The rich and privileged are often so removed from the reality of the poor that they have no idea how crucial a payday is. We might not realize that many people did not obey the evacuation orders because they could not. Most of them had used the public transportation system that now was not made available for them to leave. Many had no money.

By Friday, a degree of empathy seemed to emerge in the demeanor of the president. It started when he saw the people suffering in Mississippi, only after he abandoned the publicity ritual of thanking political figures, many of whom themselves were remiss. And yet there remained the strange lack of connection. A number of times he referred to the devastated region as this part of the world. Was it like, for him, another part of the world than ours? He finally seemed to make it his world when he encountered the dispossessed and heartbroken in Louisiana.

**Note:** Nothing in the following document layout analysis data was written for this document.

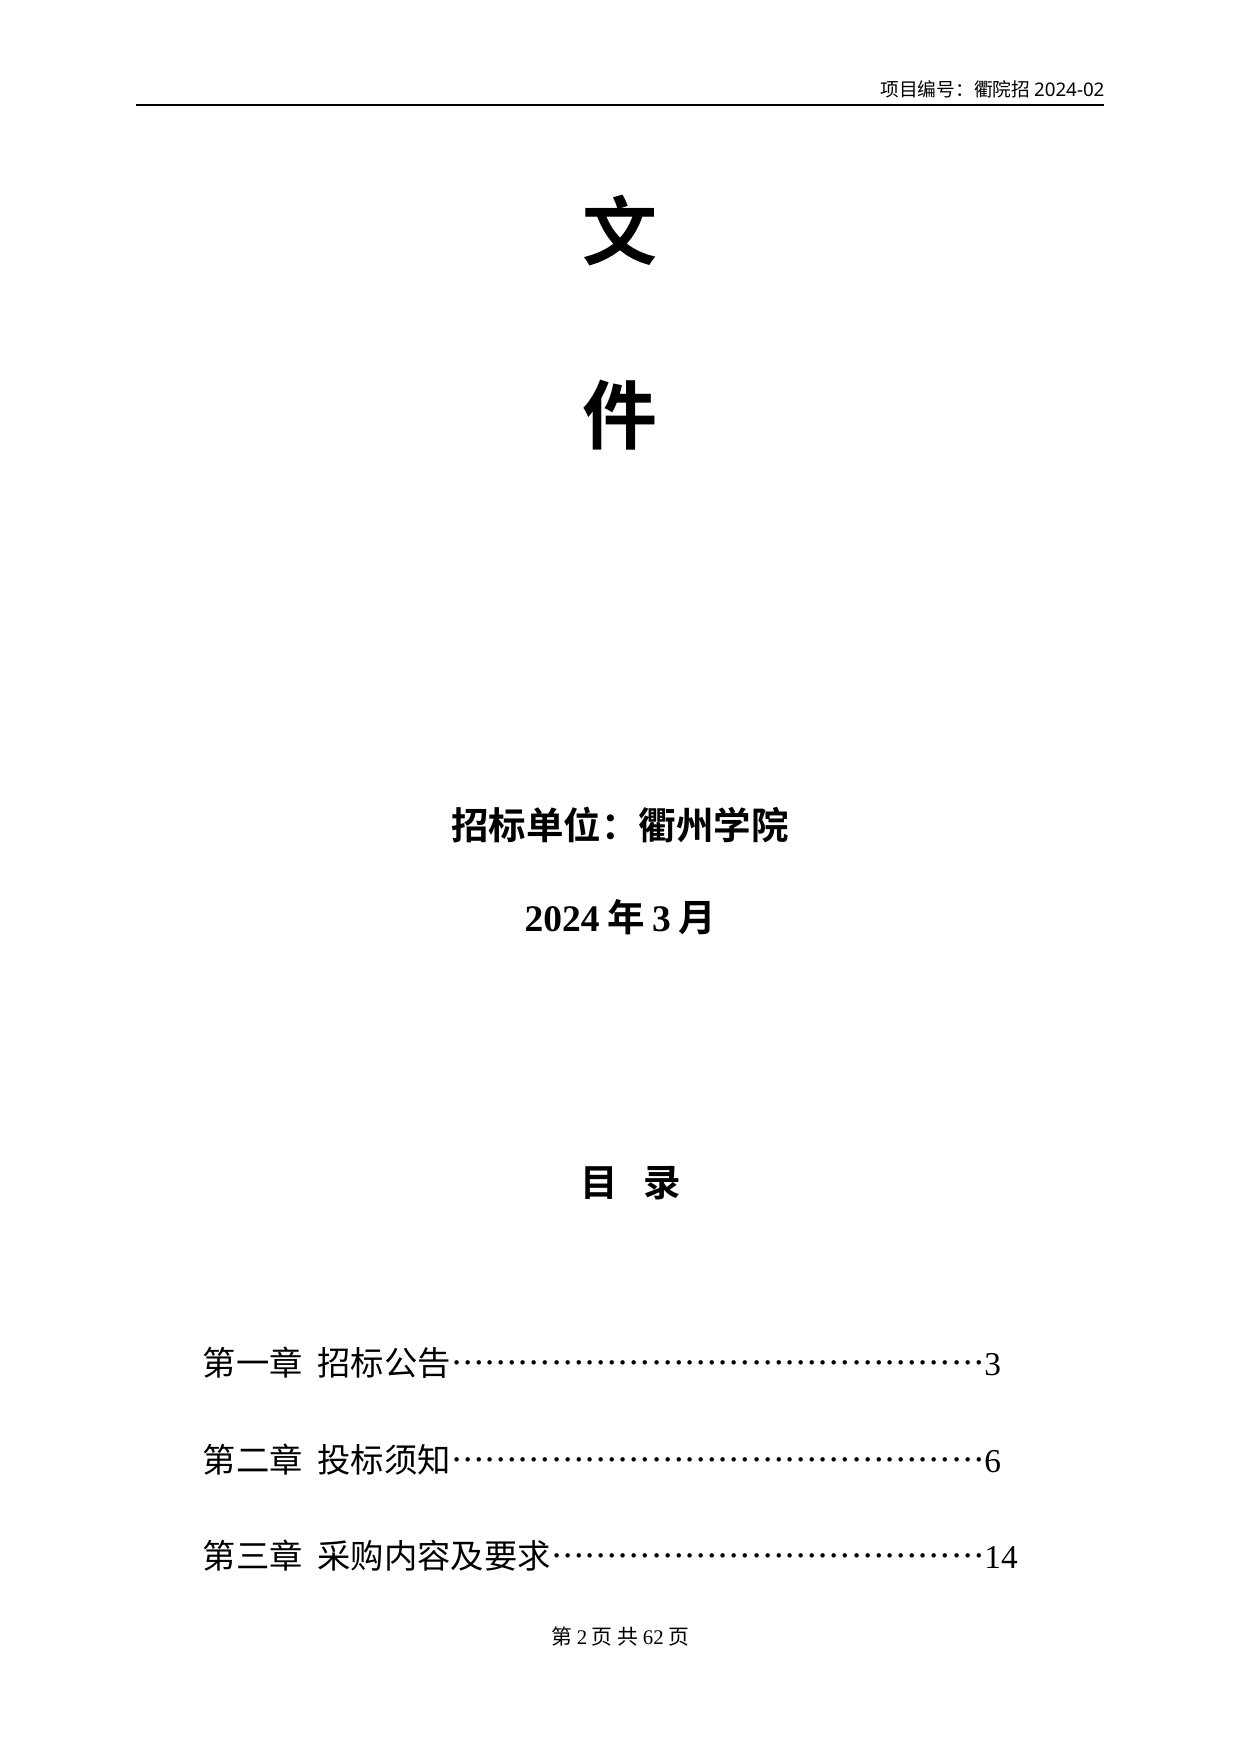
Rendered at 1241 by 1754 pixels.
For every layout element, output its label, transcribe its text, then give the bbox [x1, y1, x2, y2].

text 件 [136, 346, 1104, 476]
text 2024年3月 [136, 882, 1104, 947]
text 文 [136, 162, 1104, 292]
text 招标单位：衢州学院 [136, 790, 1104, 855]
text 目 录 [157, 1147, 1104, 1212]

It was the willingness to identify with the anguish of someone other than oneself that allowed a few exceptional persons to respond days earlier. That is why Harry Connick Jr. took it upon himself, despite the dangers, to go the Superdome to calm its anxious thousands. That is why Sanjay Gupta, M.D., insisted on getting to the same Charity Hospital that medical supplies could not get to. That is why an NBC cameraman, Tony Sabbada, could enter the Superdome to console its people and record its horror. While some commentators made the disaster a looting story or an oil story or a story of where the N.F.L. might relocate, these three men shared the hellish 48 hours the people of New Orleans were going through.

This is not blame-mongering. There will be time enough for assessing the responsibilities unmet not only for one week, but for decades. What is clear now is this: There are profound problems of class inequities in America. We must learn that we are a people, just as we must learn that we are citizens of a world. We may know how to go to war, but we have yet to learn how to see the world the way the least of our brothers and sisters see it. They suffer first, longest and last.

The very poor, the very young and the very old are not high priorities for this culture and economic system. The tragedy of New Orleans has made this painfully clear. If it is now a time for reassessment, rebuilding and resettling, let it also be a time for the rebirth of empathy.